Pierre Agostini of Ohio State University, Ferenc Krausz of Max Planck Institute of Quantum Optics, and Anne L’Huillier of Lund University will each receive equal shares of the 11m Swedish kronor (£823,000) prize. In particular, L’Huillier is only the fifth woman to receive the prize.
Speaking at the press conference, L’Huillier, who herself sat on the Nobel committee for physics between 2007 and 2015, said she was teaching when she received the call to tell her she had won.
Pierre Agostini, Ferenc Krausz, and Anne L’Huillier of Lund University receive equal shares of the 11m Swedish kronor (£823,000) prize. (Photo: REUTERS) |
“The last half-hour of my lecture was difficult to do. As you know there are not so many women that get this prize, so it is very, very special,” shared L’Huillier.
According to the Nobel Committee, Pierre Agostini, Ferenc Krausz, and Anne L’Huillier demonstrated a way to create extremely short pulses of light that can be used to measure the rapid processes in which electrons move or change energy. It praised the laureates for giving “humanity new tools for exploring the world of electrons inside atoms and molecules.”
Taking an electron snapshot
The three winners used precision lasers to generate ultra-short bursts of light. L’Huillier discovered a new effect from a laser light’s interaction with atoms in a gas. Agostini and Krausz then demonstrated that this effect can be used to create shorter pulses of light than were previously possible. Together, the trio’s experiments with lasers have allowed them to “capture the shortest of moments.
Just as the naked human eye cannot discern the individual beats of a hummingbird’s wing, until this breakthrough scientists were not able to observe or measure the individual movements of an electron, the committee explained. Rapid movements blur together, making extremely short events impossible to observe.
Pierre Agostini, Ferenc Krausz and Anne L’Huillier have demonstrated a way to create extremely short pulses of light that can be used to measure the rapid processes in which electrons move or change energy. (Source: NobelPrize/X) |
“The faster the event, the faster the picture needs to be taken if it is to capture the instant. The same principle applies to trying to take a snapshot of the movements of electrons,” said the committee.

* * * * *

YOUR TASKS ::
1. Summarize the article on the physics Nobel prize in two sentences.
2. Extend the article on the physics Nobel prize with a few more paragraphs, starting after its final paragraph.

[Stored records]
* * * * *

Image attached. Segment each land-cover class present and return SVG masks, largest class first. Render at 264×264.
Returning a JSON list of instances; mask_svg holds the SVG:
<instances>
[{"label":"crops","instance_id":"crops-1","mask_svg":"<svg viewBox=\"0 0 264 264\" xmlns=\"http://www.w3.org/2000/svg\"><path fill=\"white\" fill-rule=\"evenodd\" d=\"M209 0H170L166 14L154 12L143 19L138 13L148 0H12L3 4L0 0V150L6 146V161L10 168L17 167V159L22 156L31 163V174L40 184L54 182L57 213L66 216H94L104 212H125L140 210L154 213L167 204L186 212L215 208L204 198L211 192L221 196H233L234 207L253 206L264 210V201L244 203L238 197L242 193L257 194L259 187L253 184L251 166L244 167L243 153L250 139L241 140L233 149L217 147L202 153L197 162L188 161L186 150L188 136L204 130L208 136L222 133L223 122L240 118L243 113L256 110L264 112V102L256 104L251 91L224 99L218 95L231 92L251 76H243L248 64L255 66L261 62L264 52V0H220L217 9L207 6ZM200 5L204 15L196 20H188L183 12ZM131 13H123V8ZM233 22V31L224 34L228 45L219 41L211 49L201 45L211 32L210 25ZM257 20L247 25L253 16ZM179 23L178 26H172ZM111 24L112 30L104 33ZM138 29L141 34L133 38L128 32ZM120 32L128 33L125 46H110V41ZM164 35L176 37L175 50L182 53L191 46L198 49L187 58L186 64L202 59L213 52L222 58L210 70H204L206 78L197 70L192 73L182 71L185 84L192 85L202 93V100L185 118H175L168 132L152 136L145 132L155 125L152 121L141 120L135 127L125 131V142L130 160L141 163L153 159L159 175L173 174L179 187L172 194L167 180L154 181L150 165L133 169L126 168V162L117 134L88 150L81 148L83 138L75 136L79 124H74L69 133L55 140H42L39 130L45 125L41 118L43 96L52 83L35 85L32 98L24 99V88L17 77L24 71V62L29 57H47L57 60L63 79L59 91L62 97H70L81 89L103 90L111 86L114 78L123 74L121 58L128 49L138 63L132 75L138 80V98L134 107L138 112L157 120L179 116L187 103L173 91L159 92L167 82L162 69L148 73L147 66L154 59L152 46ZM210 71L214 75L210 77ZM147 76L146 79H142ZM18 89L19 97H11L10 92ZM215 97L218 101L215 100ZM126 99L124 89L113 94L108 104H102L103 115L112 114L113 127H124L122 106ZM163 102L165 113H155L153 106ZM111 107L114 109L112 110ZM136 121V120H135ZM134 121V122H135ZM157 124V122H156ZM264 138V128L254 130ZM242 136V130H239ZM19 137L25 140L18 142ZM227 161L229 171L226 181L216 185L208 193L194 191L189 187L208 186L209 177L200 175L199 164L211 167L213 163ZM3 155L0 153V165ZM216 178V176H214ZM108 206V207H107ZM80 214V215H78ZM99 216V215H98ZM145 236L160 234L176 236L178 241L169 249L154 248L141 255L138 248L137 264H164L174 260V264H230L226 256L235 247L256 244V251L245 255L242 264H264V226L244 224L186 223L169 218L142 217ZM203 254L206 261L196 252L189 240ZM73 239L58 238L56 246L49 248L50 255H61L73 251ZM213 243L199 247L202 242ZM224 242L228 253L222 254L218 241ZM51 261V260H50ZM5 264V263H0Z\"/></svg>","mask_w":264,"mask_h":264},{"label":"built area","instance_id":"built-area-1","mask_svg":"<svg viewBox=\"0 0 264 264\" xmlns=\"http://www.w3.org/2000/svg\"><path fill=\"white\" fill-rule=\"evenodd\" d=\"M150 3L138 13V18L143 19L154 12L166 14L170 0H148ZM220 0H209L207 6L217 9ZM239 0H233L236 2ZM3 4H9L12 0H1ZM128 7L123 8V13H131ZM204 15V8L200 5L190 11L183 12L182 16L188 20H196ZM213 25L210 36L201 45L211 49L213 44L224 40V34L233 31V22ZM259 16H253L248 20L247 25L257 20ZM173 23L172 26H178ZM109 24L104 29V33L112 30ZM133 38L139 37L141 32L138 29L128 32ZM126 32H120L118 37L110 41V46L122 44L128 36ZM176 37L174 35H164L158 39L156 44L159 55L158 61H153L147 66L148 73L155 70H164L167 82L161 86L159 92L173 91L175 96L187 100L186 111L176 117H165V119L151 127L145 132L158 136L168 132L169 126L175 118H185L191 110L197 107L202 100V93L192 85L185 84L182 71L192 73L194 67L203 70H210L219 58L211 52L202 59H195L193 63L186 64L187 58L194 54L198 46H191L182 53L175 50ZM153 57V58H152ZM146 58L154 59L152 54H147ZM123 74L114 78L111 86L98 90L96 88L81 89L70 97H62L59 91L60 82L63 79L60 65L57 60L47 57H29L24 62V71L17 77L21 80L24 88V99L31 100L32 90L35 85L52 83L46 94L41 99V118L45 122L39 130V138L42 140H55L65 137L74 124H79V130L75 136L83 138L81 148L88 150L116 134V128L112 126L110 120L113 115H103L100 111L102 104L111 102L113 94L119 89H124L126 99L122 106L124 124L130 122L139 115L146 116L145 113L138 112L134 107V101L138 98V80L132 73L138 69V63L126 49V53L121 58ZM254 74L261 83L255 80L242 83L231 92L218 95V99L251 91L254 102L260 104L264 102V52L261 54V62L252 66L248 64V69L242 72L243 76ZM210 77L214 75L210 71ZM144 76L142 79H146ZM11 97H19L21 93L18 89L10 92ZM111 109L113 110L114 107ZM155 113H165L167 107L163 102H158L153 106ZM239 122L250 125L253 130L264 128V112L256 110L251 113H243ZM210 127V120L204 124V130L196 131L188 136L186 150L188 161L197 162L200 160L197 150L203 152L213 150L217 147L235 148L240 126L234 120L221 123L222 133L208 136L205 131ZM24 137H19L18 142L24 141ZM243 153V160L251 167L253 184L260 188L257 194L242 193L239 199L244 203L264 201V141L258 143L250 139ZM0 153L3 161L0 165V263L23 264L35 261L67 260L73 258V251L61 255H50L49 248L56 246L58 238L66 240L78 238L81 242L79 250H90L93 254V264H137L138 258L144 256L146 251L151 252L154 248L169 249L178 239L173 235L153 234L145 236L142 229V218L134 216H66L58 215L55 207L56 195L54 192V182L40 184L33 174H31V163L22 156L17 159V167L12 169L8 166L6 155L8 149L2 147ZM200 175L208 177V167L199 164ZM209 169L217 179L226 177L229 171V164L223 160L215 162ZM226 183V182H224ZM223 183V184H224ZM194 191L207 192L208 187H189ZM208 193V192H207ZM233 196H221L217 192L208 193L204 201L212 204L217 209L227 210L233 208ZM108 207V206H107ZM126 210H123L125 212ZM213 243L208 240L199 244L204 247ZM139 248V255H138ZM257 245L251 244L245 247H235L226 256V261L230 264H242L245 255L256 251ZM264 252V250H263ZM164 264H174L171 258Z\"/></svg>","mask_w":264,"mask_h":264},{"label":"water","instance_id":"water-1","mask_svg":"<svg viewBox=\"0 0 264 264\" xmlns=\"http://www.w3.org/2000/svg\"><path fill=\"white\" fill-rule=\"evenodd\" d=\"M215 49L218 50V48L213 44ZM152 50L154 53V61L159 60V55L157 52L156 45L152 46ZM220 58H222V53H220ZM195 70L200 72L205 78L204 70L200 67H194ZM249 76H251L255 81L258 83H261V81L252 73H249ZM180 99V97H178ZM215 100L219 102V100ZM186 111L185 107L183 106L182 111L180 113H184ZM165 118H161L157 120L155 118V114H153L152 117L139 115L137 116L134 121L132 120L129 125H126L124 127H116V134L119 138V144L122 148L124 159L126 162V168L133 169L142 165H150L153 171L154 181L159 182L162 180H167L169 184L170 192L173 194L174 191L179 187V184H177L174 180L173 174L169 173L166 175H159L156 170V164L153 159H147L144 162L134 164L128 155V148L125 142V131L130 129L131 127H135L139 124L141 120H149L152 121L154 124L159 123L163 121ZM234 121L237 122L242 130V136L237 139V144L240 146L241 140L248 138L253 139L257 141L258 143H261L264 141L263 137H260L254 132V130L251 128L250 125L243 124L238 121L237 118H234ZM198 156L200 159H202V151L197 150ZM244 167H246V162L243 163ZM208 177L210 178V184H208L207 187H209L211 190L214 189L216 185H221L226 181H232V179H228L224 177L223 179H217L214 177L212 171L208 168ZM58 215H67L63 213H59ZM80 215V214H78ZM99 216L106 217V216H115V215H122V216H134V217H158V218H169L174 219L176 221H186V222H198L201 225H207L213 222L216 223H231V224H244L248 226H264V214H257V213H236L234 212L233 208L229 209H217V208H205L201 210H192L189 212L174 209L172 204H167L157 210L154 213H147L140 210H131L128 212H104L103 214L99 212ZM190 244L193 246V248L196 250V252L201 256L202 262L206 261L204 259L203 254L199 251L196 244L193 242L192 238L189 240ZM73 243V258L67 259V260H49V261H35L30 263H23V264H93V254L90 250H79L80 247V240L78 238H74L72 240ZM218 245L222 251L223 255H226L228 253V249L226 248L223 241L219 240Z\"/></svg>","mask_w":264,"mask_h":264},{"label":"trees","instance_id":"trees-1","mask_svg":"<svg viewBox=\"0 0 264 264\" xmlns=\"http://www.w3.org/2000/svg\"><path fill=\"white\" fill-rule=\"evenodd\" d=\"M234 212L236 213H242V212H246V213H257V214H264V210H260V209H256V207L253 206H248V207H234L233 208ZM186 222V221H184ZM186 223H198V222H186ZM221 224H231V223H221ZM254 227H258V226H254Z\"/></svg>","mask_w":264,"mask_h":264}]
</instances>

* * * * *

RESPONSES FOR EACH TASK ::
1. Pierre Agostini, Ferenc Krausz, and Anne L'Huillier will each receive equal shares of the 11m Swedish kronor prize for demonstrating a way to create extremely short pulses of light that can be used to measure the rapid processes in which electrons move or change energy. L'Huillier, only the fifth woman to receive the prize, discovered a new effect from laser light's interaction with atoms in a gas, and Agostini and Krausz then showed that this effect can create shorter pulses of light than were previously possible.

2.
When asked about the potential applications of her research, L’Huillier said the first use is “to really understand when we look at electrons, and look at their properties.”
“The second one is much more practical and it’s coming. This radiation that we produce is also useful for the semiconductor industry as an imaging tool. So this is also coming with a practical application,” said L’Huillier.
Anne L’Huillier – one of the pioneers in attosecond science
Anne L’Huillier is the fifth woman in 117 years to have received the Physics Nobel. Only four women have won the Nobel Physics Prize since the award was first handed out in 1901: Marie Curie (1903), Maria Goeppert Mayer (1963), Donna Strickland (2018), and Andrea Ghez (2020). She was one of the recipients of last year’s prestigious Wolf Prize, whose laureates occasionally go on to win the Nobel.
L’Huillier is a French-Swedish physicist working on the interaction between short and intense laser fields with atoms. Born in Paris in 1958, she defended her thesis on multiple multiphoton ionization in 1986, at the Université Pierre et Marie Curie, Paris, and Commissariat à l’Energie Atomique (CEA).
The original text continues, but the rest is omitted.